Today we visited a wonderful organization called SIFAIS in a Costa Rican neighborhood called La Carpio. They serve a mostly immigrant community that is experiencing severe poverty by providing them with skills in the arts, among other things. The experience there was as I expected and similar to other organizations we have already visited. It was also at SIFAIS, however, that I experienced something I never imagined here. As a result, I was able to confirm first hand that discrimination and assumptions based on your skin color are very real and something that will most likely follow me no matter what country I travel to.
As our group was given the opportunity to connect with the kids in the Montessori at SIFAIS, another group member and I decided to join two children playing basketball right outside on the patio. It so happens that other group member and I am Latino and have a darker skin tone. We were soon told that we were not allowed to be there by a woman. The other group member and I promptly made our way back into the Montessori. Once at the door, the woman put her arm out and told us we were not allowed in there either. She seemed really angry and we were confused. It then occurred to us that she did not consider that we were a part of the group of mostly white students playing with the kids inside. Once we let her know that we were, she simply walked off. As with any instance such as this, I was left feeling confused, then angry, then simply sad.
Things like this have happened to me before. However, the fact that it happened in a Latin American country, by a person who likely experiences the same discrimination on a regular basis as an immigrant in this county, makes it that much more painful and confusing. I realize how internalized racism and colorism exist and are experienced by people of color in all parts of the world.

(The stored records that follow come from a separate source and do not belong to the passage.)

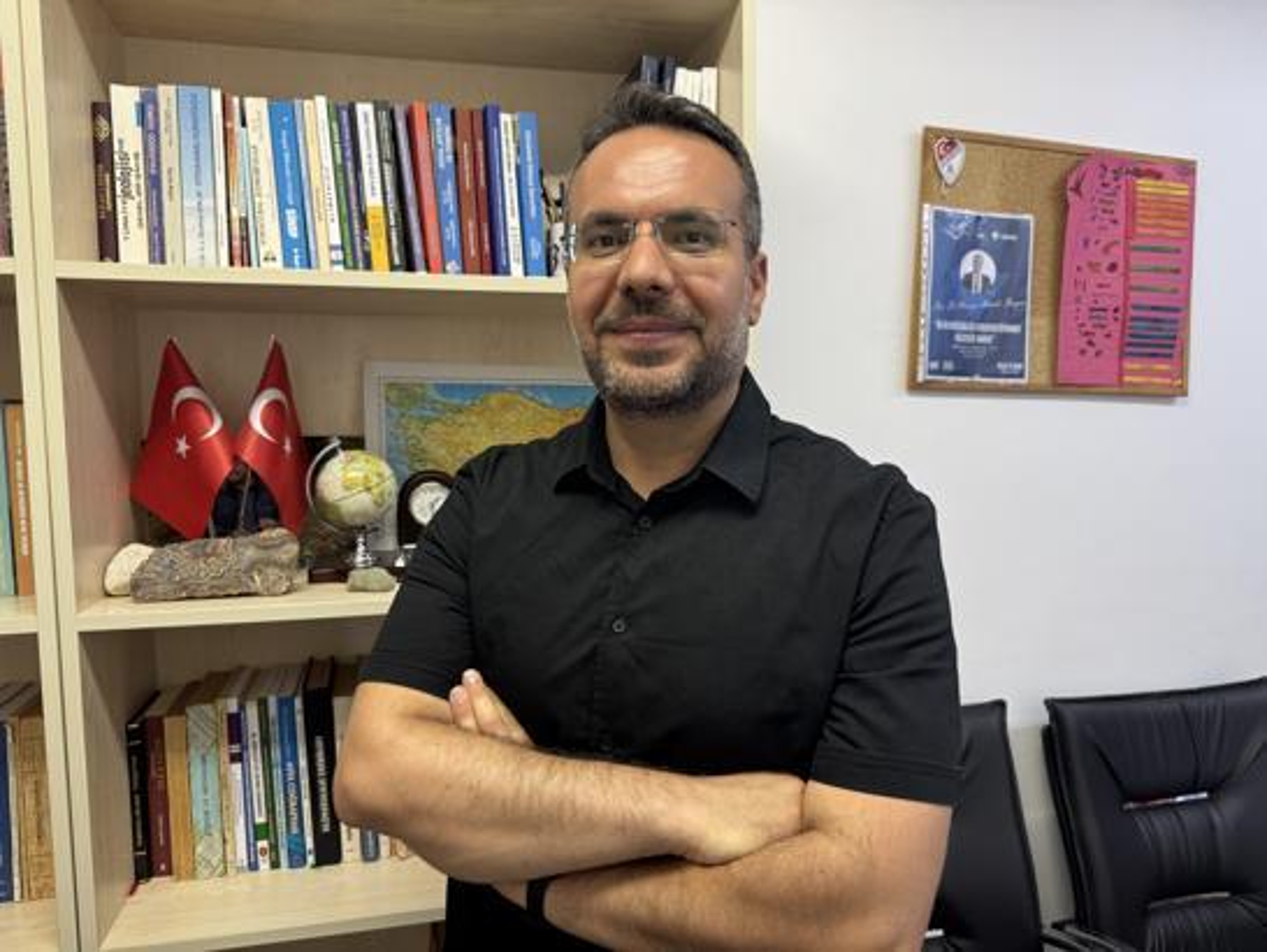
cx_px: 634
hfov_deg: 71.6
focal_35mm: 24
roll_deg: +0.4
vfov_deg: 56.9
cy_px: 476
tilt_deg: -4.3
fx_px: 879
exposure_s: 1/50
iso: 100
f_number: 1.78
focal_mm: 6.76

The reason behind this is incredibly complicated. I personally feel Paolo Freire said it best when he said, “Self-depreciation is another characteristic of the oppressed, which derives from their internalization of the opinion the oppressors hold of them.” In this case, a woman of color did not think two people who looked and spoke similar to her would be from this group of mostly white, educated individuals from the United States. Ironically, as I entered the Montessori again, I noticed one name painted on the wall, Xochilt. I wondered what experiences that little girl will have here and outside the parameters of La Carpia during her life.
This experience in Costa Rica has taught me that my experiences as a person of color in the United States are not unique to that country. Up until now I thought I was serving immigrants that were experiencing racism and colorism for the first time. I am wrong and feel humbled and, as awful as the experience was, grateful. It is through these experiences that I feel I connect more with the community I serve. We each have our own stories and our own reactions to oppression, but together we continue to fight it in solidarity with each other.